Unknown artist

Dollhouse Bearskin Rug

Uncertain date

Fur and other media

Collection of Newport Historical Society

 

 

 

Essay by Elliott Hoekstra

 

Imagine that you are sitting in the house of a Victorian era family. There is a father, a mother, and a few children.  One of these children might be a little girl who could have played with a dollhouse.  Some would say that the doll house offers a way for the girl to be able to entertain herself. But in another house the dollhouse sits in a well-lit room centered on a pedestal to show off the material goods the family may own.  The bear skin rug in our exhibition would have once been used as a decoration in such a doll house, probably from the 19th-century. 

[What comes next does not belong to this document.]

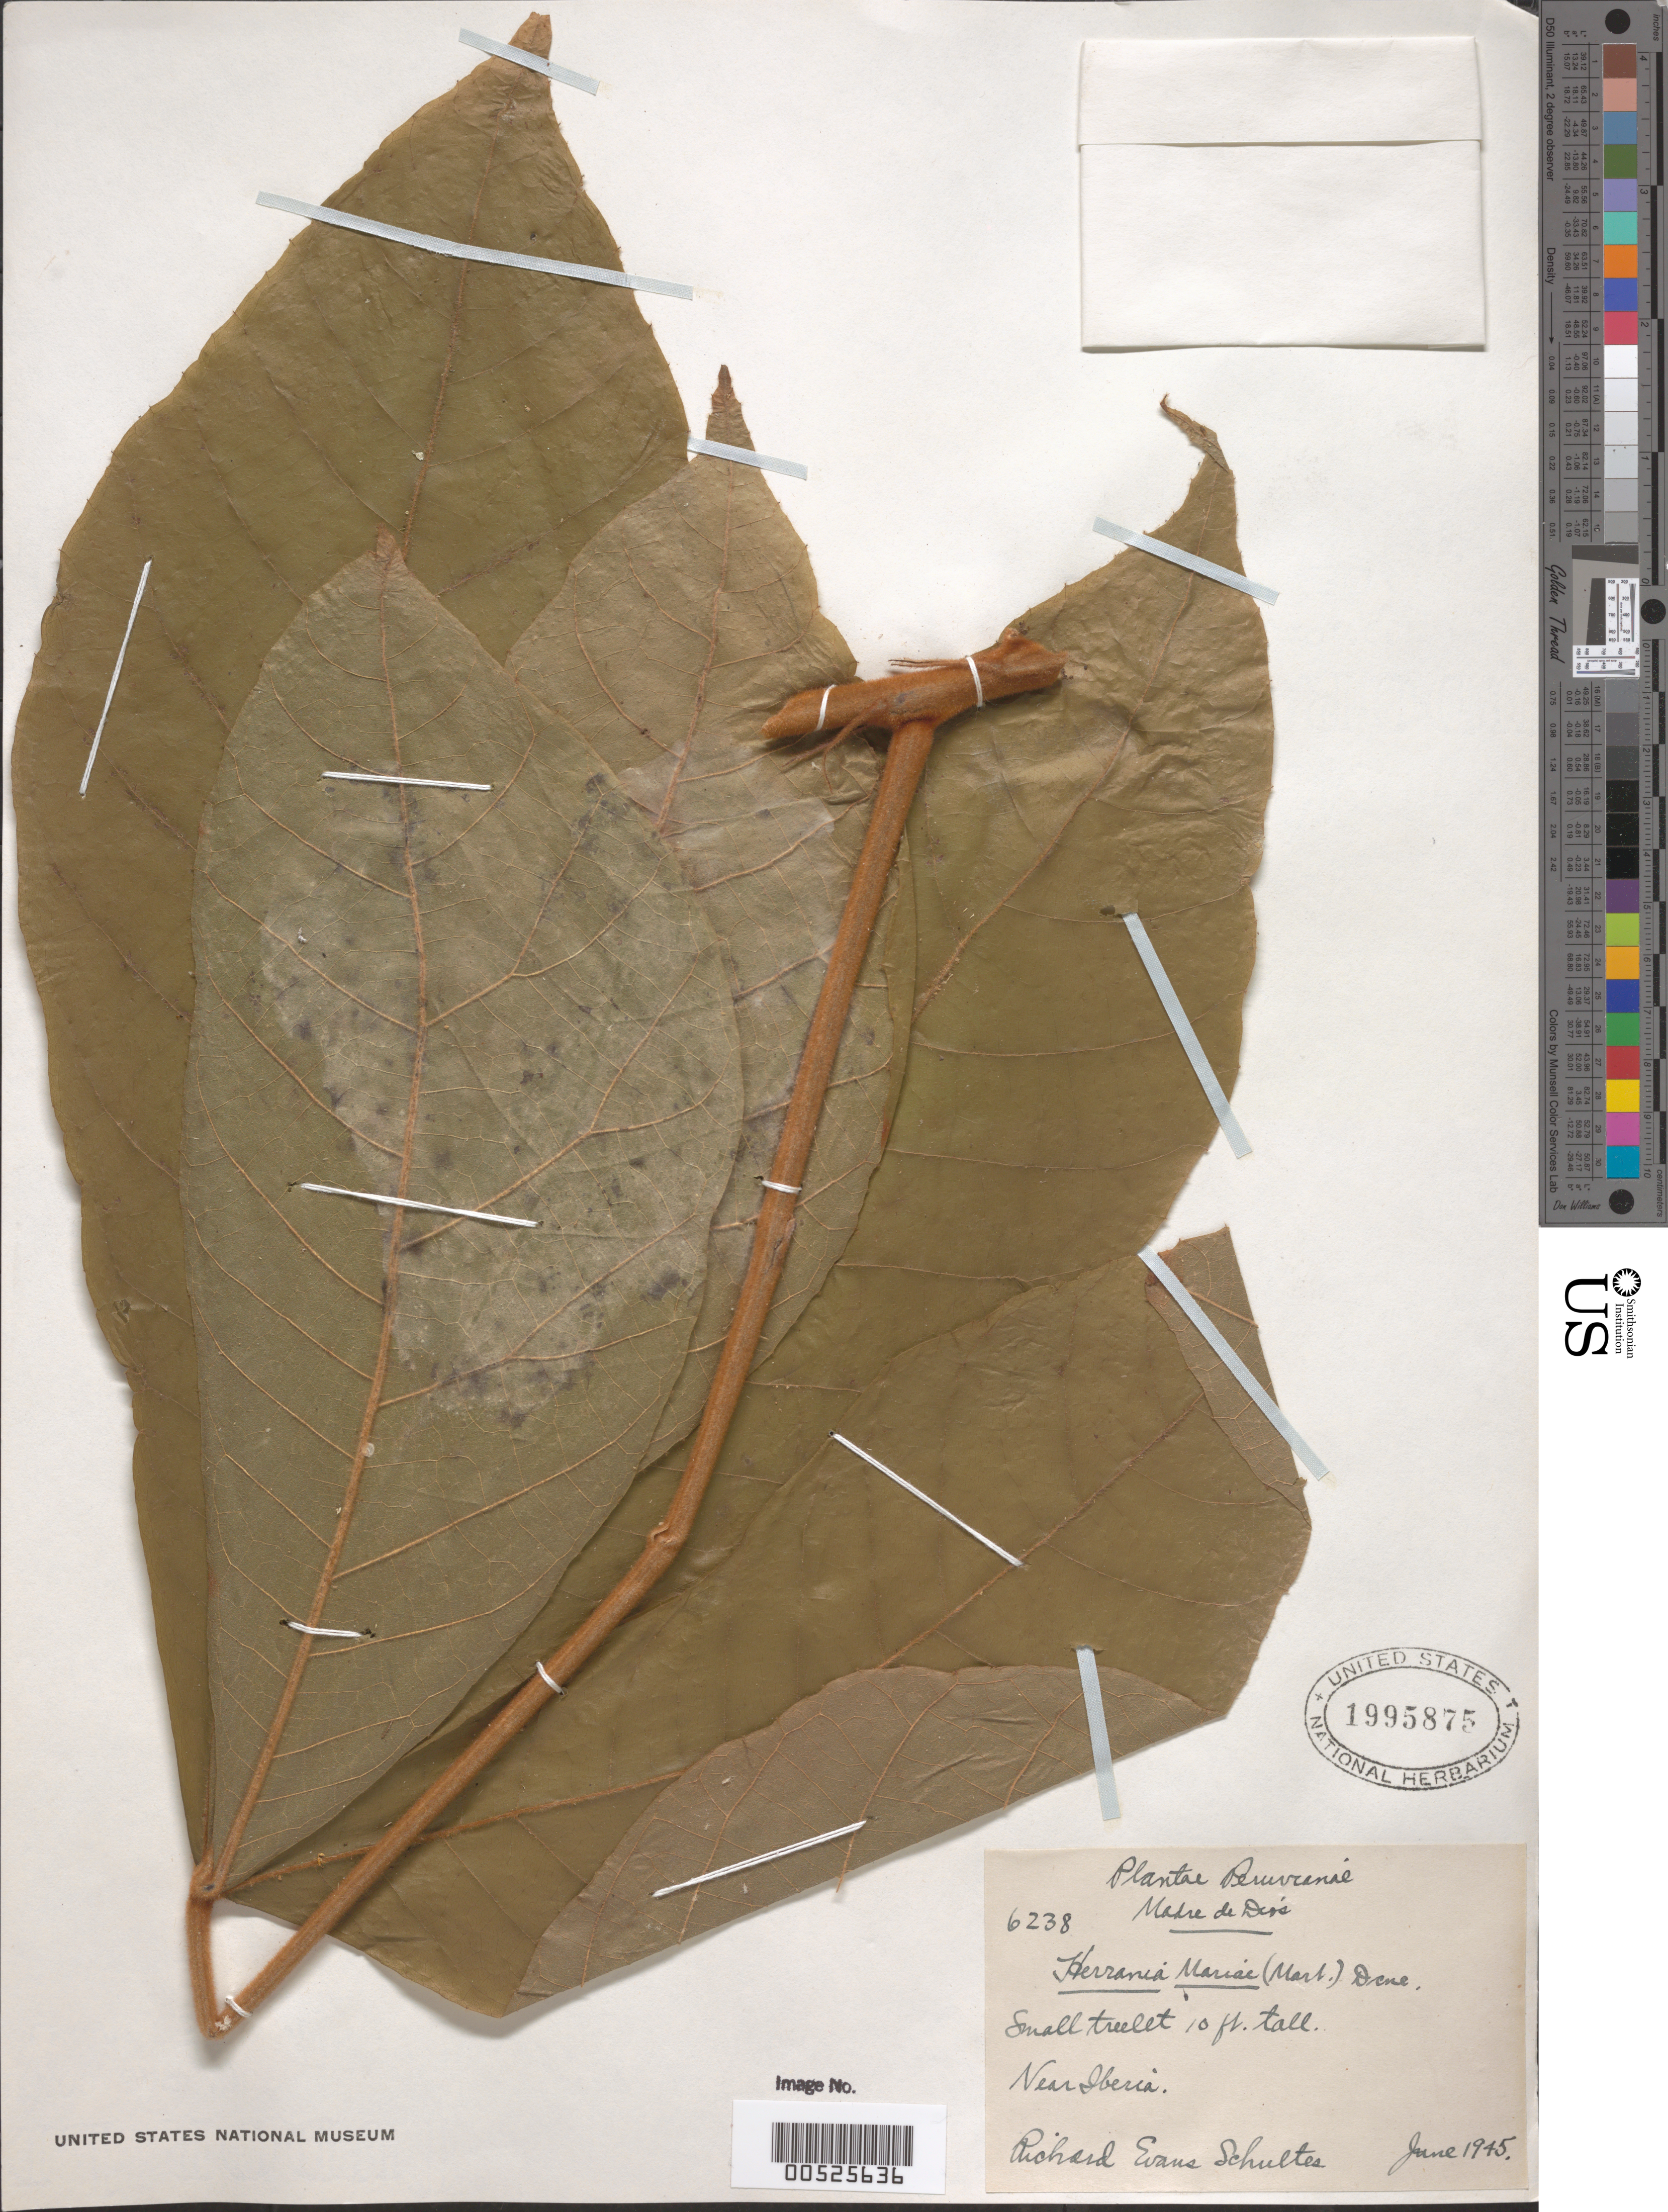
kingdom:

The Dollhouse Bear Skin Rug measures half a foot in length from its head to toe and is made of an unknown animal fur.  The hide of the animal rests upon a felt cloth. With its arms and legs outstretched, the animal resembles a taxidermied bear. The fur is various shades of brown and white, and its texture is rough around the edges.  The felt cloth surrounding the animal is purple. Towards the head a white ribbon is attached and extends from the felt cloth.  

Unlike the body, the head of the animal is three-dimensional, which has been flattened with its legs stretched out to the sides. The mouth of the animal, although not intact, is shown to have been open and may once have had teeth. The nose is no longer present.  The lower jaw rests upon the purple felt that surrounds that rest of the body. The eyes of the animal protrude from its head and the fur between the eyes is worn down.  The animal lies flat on the ground, a rug for a doll house like one that may have been used in a Victorian home. 

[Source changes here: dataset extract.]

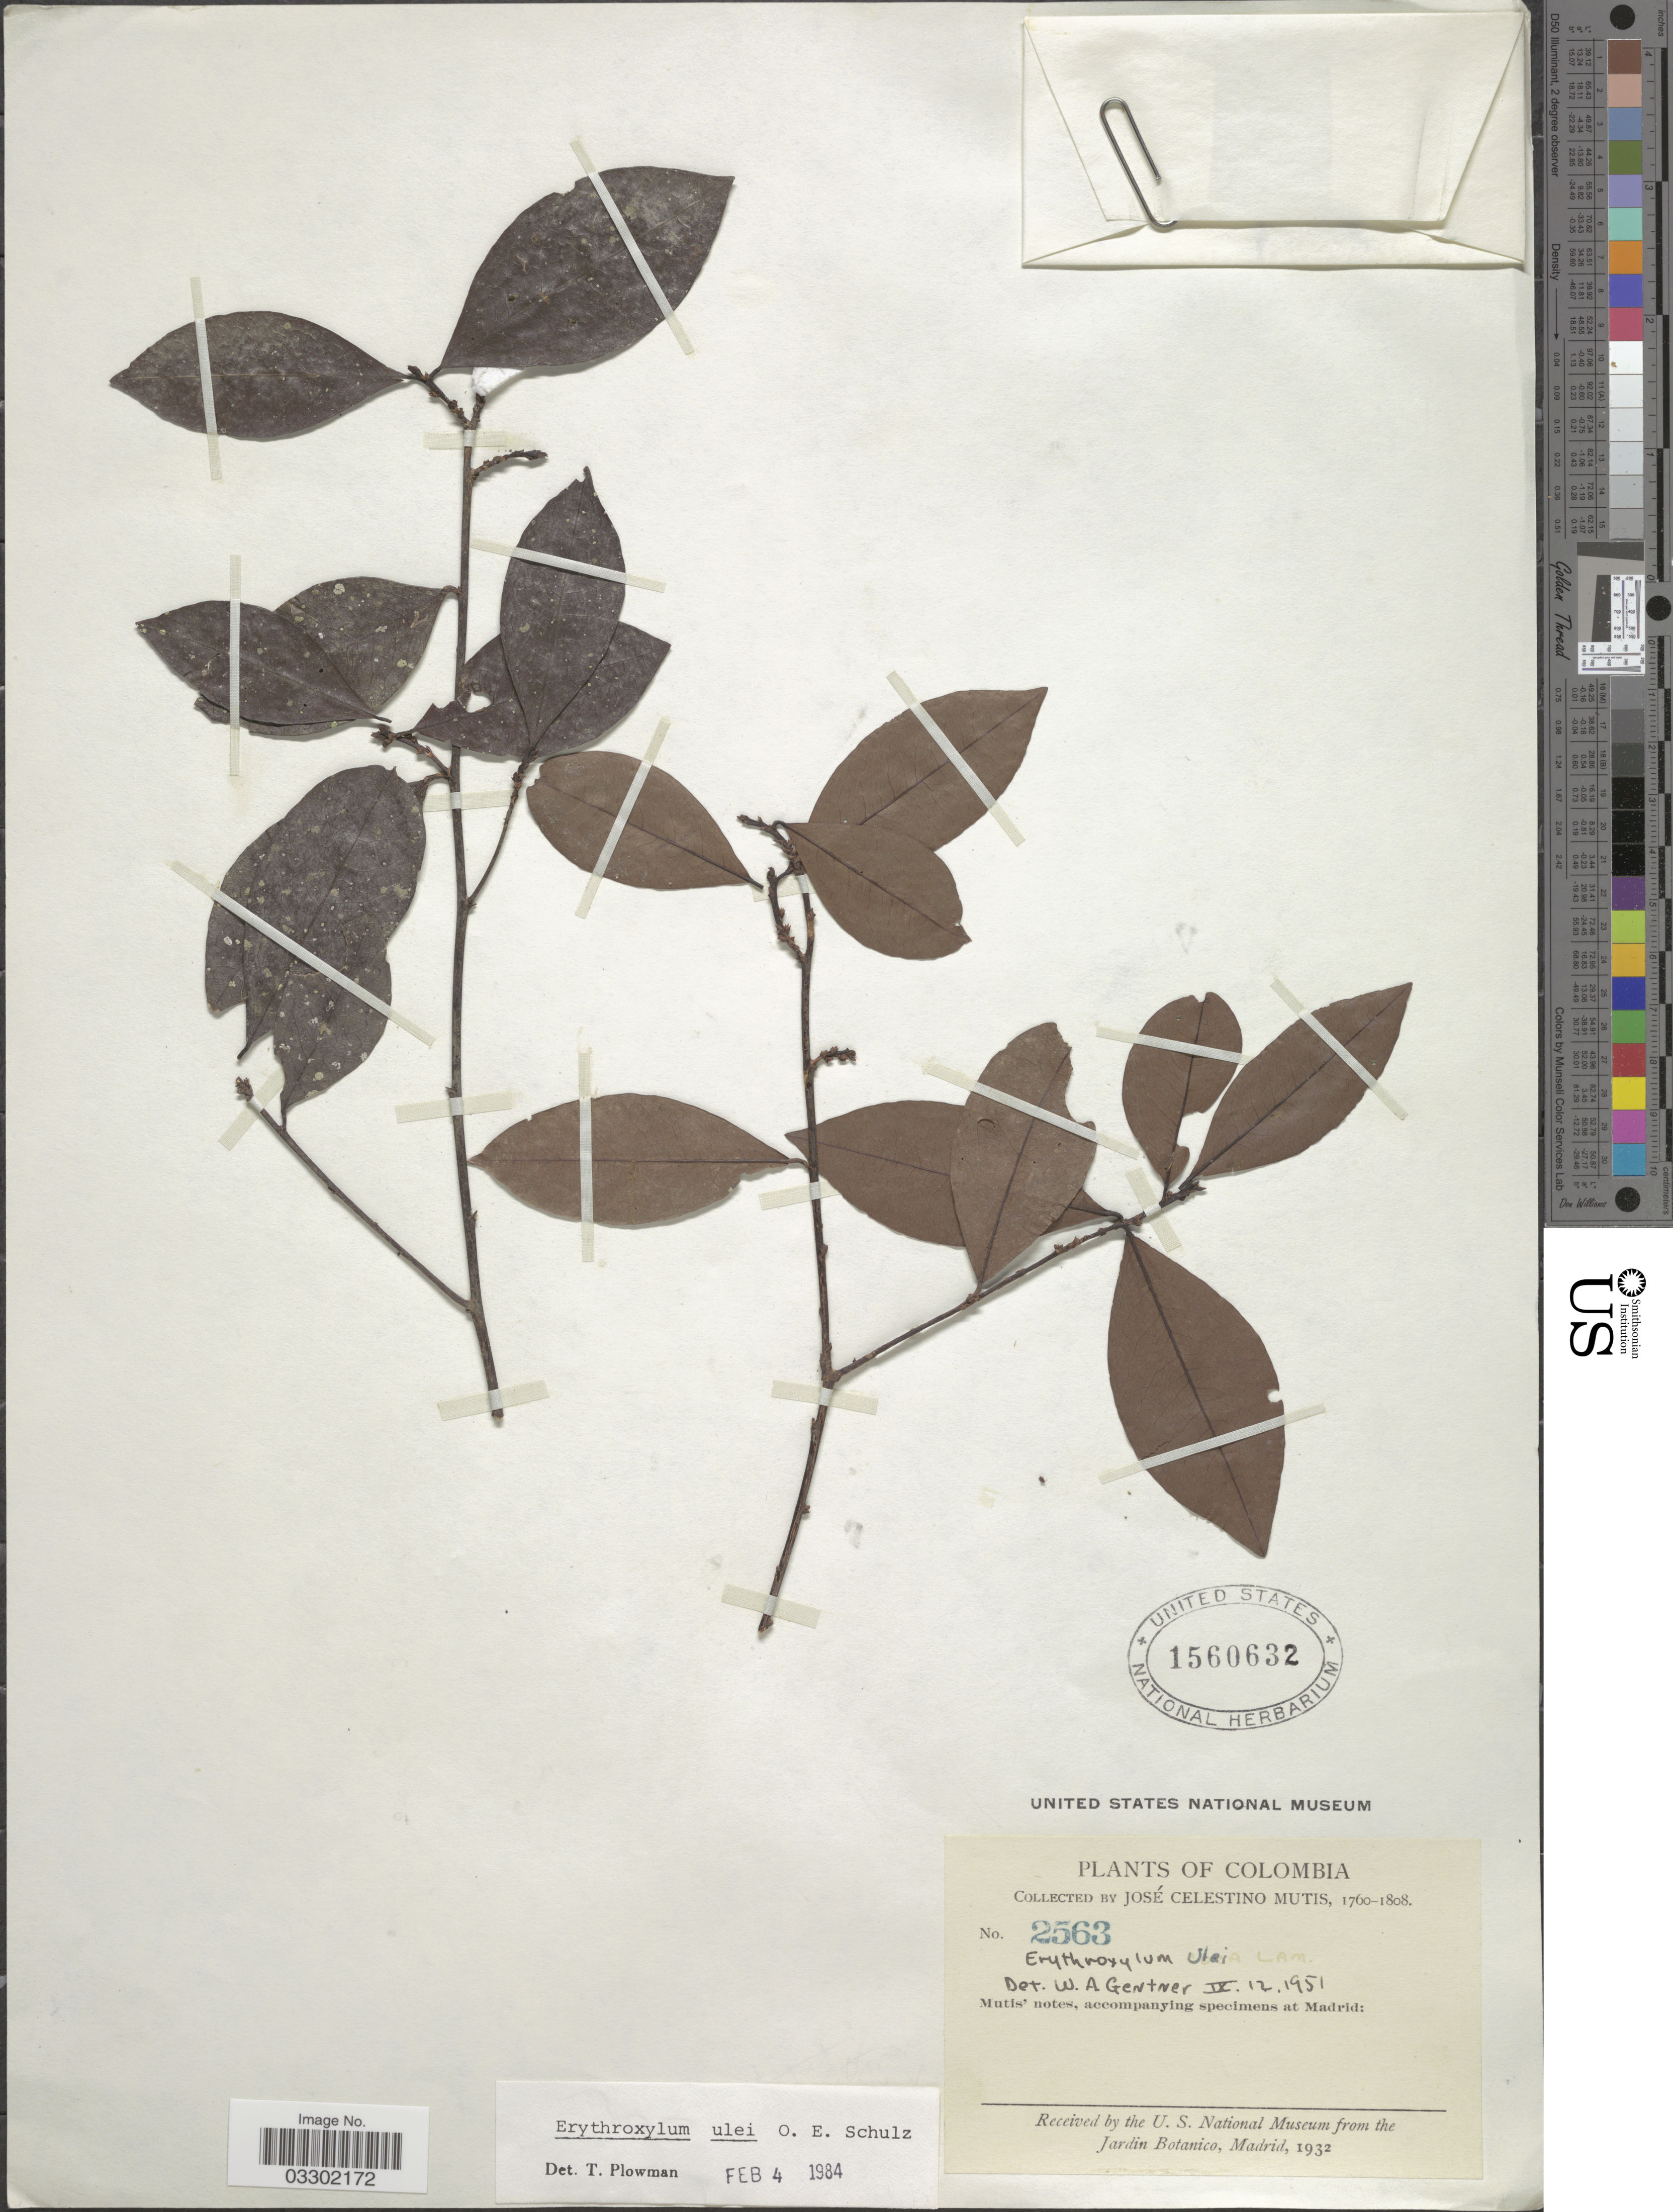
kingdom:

Rugs in the Victorian era were both decorative and functional, markers of status and class.  The combination of colors on this particular rug were in fashion during this period.  Over time, the doll house has become gendered “feminine”.  Now we again see the little girl of our hypothetical Victorian era family playing with such a toy. The physical object of the dollhouse symbolizes household domesticity and indoctrinates her in expected gender roles.  Little girls may have used dollhouses to imagine their futures, but their futures would likely be predetermined to focus on managing a household.  Doll houses and their decoration offered girls a glimpse of their futures and inscribed contemporary gendered expectations.

Overall, The Dollhouse Bearskin Rug is an object of great importance because it allows us insight into the material world and culture of the Victorian period, both historical reality and the imagined life of girlhood.  The rug brings us back to an age that reminds us about what domesticity was once thought to look like.

 

Bibliography

Broomhall, Susan. “Imagined Domesticities in Early Modern Dutch Dollhouses.” Parergon 24, no. 2 (2007): 47-67.

 Forman-Brunell, Miriam. Made to Play House: Dolls and the Commercialization of American Girlhood, 1830-1930. New Haven: Yale University Press, 1993.

 Greene, Vivien. English Dolls’ Houses of the Eighteenth and Nineteenth Centuries. New York: Scribner, 1979.   

Kirkham, Pat. The Gendered Object. Manchester: Manchester University Press, 1996. 

 Moseley-Christian, M. “Seventeenth-Century Pronk Poppenhuisen: Domestic Space and the Ritual Function of Dutch Dollhouses for Women.” Home Cultures 7, no. 3 (2010): 341-364.